What data we collect
Guardian stores the information you give it: your account email, your profile details, the documents you upload, and the data extracted from those documents (such as names, dates, and policy numbers).
We also keep basic operational records — like when a document was uploaded — so the product can work reliably. We do not collect data from your device beyond what you explicitly provide.
If email reminders are enabled, we send deadline reminder emails to your sign-in address. You can turn these off at any time from the Settings page.
How authentication works
Sign-in is handled through Supabase Auth. When you log in, you receive a session token that identifies you on every request. Pages and APIs that touch your data require a valid session — without one, requests are rejected.
Your password is never stored in plain text; Supabase Auth stores only a secure hash.
How user access is separated
Every document, profile, alert, and document chat in the database is tied to an account and a vault. Row Level Security (RLS) policies are enforced at the database level, which means the database itself refuses to return rows you are not allowed to see — even if application code contains a bug.
By default, vaults belong to one owner. On business and client vaults, the owner can invite another signed-in Guardian user as an Editor. Editors can add documents and Daily Logs and Ask Gideon on that exact vault. Gideon conversations stay private to each person. Other vaults on either account remain private.
Where your files are stored
Uploaded files are stored in Supabase Storage in a bucket scoped to your account. Files are transferred over HTTPS, so they are encrypted in transit between your device and our servers.
Access to stored files goes through the same authenticated session checks as the rest of the product.
How AI processing works
When you choose to analyze a document, Guardian sends it to Anthropic's Claude API to extract key facts and generate plain-language explanations and recommendations. Analysis only happens when you request it. Guardian labels the source of each statement: which facts came directly from your document, which dates were calculated, and which recommendations were generated by AI.
You can also ask follow-up questions about a document you own after it has been analyzed. Chat answers are grounded in that document's analysis, stay private to your account, and use the same Claude AI provider. Chat history is stored with your account and deleted when you delete the document or your account.
Ask Gideon searches only the active Guardian profile's vault and relevant Daily Logs (embeddings via OpenAI for documents, keyword retrieval for logs; answers via Claude). One login can own multiple profiles; each profile has separate documents, Daily Logs, analyses, attention items, and conversations. Retrieval and chat history are limited to your account via Row Level Security, and to the active profile by profile_id. Daily Logs are user-entered notes and are labeled separately from document facts.
AI output can be wrong. Always verify important dates and decisions against the original document, which stays available to you at all times.
Document sharing
You can create an expiring share link for a single document from your vault. Recipients open a public link that shows the document's name and, when available, its analysis summary and key facts. By default the file itself is not included; you can optionally allow temporary file access.
Share links expire after 1, 7, or 30 days (your choice) and can be revoked at any time. Sharing one document does not grant access to your account, other profiles, chats, Daily Logs, or the rest of your vault.
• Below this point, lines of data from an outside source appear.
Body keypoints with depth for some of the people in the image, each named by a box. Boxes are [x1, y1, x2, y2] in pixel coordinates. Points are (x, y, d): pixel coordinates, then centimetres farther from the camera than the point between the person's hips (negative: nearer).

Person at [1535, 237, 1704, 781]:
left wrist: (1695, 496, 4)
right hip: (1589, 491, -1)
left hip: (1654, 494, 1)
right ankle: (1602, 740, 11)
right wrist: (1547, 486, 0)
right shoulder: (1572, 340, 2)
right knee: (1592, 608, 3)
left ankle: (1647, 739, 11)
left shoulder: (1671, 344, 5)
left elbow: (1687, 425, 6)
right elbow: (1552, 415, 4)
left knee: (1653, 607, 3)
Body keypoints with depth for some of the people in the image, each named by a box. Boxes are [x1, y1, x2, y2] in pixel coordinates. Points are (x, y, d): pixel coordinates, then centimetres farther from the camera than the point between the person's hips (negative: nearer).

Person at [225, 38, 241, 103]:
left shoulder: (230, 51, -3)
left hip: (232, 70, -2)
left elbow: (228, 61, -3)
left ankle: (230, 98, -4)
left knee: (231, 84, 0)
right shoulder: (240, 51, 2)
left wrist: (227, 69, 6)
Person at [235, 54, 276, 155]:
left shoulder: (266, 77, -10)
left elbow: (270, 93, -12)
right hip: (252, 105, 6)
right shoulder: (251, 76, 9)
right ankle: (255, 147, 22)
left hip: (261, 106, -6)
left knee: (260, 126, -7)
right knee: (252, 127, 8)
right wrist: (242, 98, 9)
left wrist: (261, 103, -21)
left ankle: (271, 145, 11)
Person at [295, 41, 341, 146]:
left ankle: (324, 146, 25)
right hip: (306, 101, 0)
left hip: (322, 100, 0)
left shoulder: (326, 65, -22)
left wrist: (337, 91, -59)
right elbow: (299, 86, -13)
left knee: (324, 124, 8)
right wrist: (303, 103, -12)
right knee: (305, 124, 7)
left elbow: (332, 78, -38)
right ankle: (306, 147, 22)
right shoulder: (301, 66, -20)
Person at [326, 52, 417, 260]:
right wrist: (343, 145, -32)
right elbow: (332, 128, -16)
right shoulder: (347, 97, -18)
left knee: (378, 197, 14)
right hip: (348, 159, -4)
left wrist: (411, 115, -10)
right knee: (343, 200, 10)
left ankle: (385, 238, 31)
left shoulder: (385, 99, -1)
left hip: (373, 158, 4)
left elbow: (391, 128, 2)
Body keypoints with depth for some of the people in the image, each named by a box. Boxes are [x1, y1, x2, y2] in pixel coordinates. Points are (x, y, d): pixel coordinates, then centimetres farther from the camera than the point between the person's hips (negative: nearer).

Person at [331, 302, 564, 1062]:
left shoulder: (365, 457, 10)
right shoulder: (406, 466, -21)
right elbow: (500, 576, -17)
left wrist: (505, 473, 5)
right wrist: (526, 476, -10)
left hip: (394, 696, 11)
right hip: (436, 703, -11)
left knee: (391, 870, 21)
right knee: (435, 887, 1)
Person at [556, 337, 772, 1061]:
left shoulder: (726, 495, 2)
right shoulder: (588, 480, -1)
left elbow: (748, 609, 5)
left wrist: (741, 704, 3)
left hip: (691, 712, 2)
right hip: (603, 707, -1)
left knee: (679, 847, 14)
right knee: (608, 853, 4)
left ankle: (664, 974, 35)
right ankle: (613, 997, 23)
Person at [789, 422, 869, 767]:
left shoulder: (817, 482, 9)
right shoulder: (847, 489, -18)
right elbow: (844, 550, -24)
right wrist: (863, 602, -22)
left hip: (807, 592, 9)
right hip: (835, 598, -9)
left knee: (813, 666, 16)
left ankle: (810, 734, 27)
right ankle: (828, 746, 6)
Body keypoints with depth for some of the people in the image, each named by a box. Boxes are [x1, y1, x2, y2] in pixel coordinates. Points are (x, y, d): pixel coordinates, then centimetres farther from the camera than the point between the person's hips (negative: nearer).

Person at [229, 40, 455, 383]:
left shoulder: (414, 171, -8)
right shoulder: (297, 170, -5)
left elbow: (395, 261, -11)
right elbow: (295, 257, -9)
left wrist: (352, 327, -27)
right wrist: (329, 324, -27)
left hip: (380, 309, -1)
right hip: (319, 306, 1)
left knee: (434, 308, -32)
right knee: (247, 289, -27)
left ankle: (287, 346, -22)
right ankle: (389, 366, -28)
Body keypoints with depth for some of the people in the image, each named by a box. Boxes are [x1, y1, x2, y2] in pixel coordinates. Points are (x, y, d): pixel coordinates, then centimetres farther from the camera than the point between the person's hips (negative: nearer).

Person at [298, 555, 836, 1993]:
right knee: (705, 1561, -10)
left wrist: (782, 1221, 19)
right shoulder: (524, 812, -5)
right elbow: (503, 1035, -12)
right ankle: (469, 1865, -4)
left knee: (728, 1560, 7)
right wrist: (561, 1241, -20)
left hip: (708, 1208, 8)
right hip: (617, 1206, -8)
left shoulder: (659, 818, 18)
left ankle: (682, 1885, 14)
What is not yet implemented
We believe accurate wording matters more than impressive wording. The following are NOT currently in place, and we will not claim them until they are built and independently verified:
- End-to-end or zero-knowledge encryption (our systems can technically access stored files in order to process them)
- HIPAA compliance
- SOC 2 certification
- Guaranteed protection from all breaches — no service can honestly promise this
What we can accurately say today: data is encrypted in transit, protected by authenticated access, and separated by account and vault membership. Opt-in document share links are time-limited and revocable. Business/client vault collaborator invites are owner-controlled and revocable.
How you can delete your data
You can delete any document from within the app. Deleting a document removes its database record, the stored file, and the extracted data, alerts, and chat history tied to it.
You can also delete your entire account from the Settings page. That permanently removes your account, profile, all uploaded documents and stored files, extracted data, alerts, and document chat history.
How to report a security concern
If you believe you have found a vulnerability or notice anything that looks wrong, email security@guardian.app with a description of the issue. Please do not publicly disclose the issue until we have had a chance to investigate and fix it.
We read every report and will respond as quickly as we can.